Exercise brief >>
Lines below that hold the word "ποδόσφαιρο" must be copied in full.

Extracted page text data
__________

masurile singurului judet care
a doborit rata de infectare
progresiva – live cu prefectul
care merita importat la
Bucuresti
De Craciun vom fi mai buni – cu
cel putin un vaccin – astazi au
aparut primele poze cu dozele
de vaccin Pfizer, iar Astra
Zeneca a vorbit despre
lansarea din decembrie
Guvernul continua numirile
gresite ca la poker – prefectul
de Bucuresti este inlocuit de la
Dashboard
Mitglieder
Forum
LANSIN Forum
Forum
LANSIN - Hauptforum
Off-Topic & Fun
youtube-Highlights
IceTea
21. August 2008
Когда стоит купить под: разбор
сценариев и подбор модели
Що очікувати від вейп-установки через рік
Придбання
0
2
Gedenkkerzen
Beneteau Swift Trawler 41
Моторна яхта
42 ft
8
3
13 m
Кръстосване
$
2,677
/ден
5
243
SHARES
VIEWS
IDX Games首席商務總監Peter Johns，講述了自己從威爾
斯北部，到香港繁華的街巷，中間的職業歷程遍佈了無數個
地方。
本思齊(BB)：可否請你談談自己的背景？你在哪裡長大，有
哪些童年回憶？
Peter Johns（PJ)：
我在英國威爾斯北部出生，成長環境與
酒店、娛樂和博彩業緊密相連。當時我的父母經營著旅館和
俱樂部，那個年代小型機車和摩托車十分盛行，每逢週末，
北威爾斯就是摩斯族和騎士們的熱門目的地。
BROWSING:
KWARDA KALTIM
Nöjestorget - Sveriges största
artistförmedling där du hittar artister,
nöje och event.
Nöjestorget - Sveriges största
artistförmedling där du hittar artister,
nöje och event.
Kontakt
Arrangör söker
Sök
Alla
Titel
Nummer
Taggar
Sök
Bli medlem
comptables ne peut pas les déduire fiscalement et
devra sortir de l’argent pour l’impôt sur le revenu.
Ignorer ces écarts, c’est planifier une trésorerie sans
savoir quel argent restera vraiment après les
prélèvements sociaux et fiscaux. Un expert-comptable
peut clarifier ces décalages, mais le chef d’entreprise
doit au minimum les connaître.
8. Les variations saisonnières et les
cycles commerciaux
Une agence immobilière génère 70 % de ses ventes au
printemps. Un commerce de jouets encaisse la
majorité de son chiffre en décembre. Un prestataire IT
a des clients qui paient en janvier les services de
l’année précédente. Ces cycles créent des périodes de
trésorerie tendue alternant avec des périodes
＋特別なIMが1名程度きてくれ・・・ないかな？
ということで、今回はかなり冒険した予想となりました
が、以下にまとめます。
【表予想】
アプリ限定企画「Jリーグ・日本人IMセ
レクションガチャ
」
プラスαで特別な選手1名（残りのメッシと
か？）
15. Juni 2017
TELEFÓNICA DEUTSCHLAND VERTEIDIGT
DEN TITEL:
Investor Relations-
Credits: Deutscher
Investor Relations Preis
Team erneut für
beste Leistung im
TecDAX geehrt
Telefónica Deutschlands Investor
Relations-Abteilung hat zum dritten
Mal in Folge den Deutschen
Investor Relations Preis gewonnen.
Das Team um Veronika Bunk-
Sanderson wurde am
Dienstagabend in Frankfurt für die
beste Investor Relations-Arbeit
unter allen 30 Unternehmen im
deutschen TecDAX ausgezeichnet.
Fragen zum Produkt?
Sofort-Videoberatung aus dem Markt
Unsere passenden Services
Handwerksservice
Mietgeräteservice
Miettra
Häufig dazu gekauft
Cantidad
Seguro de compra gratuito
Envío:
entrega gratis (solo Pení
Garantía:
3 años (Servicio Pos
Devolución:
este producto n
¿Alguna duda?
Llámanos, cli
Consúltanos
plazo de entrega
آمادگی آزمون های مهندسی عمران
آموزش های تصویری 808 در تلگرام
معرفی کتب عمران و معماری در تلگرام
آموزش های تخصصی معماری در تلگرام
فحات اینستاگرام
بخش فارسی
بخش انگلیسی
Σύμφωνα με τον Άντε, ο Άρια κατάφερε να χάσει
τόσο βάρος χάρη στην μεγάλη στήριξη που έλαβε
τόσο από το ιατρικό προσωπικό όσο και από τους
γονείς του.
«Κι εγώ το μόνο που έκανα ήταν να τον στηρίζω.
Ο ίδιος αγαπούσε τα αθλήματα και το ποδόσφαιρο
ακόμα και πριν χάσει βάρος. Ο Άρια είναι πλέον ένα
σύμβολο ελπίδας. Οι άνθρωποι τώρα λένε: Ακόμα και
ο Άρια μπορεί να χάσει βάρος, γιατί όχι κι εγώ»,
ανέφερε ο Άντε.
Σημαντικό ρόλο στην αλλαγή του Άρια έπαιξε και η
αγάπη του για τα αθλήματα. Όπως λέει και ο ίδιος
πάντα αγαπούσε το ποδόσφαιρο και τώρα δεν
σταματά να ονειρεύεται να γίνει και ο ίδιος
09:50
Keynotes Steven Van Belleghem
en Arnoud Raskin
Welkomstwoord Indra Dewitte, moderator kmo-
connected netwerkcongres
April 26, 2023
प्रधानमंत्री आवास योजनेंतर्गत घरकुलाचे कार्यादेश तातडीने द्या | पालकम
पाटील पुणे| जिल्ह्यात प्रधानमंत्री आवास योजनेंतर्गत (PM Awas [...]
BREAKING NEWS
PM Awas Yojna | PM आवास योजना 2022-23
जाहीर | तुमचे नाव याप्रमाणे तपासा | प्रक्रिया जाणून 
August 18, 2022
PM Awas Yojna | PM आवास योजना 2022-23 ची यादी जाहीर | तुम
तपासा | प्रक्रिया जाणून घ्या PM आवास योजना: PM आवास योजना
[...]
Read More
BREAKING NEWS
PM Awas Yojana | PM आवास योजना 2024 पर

__________

Problem solution >>
Ο ίδιος αγαπούσε τα αθλήματα και το ποδόσφαιρο
πάντα αγαπούσε το ποδόσφαιρο και τώρα δεν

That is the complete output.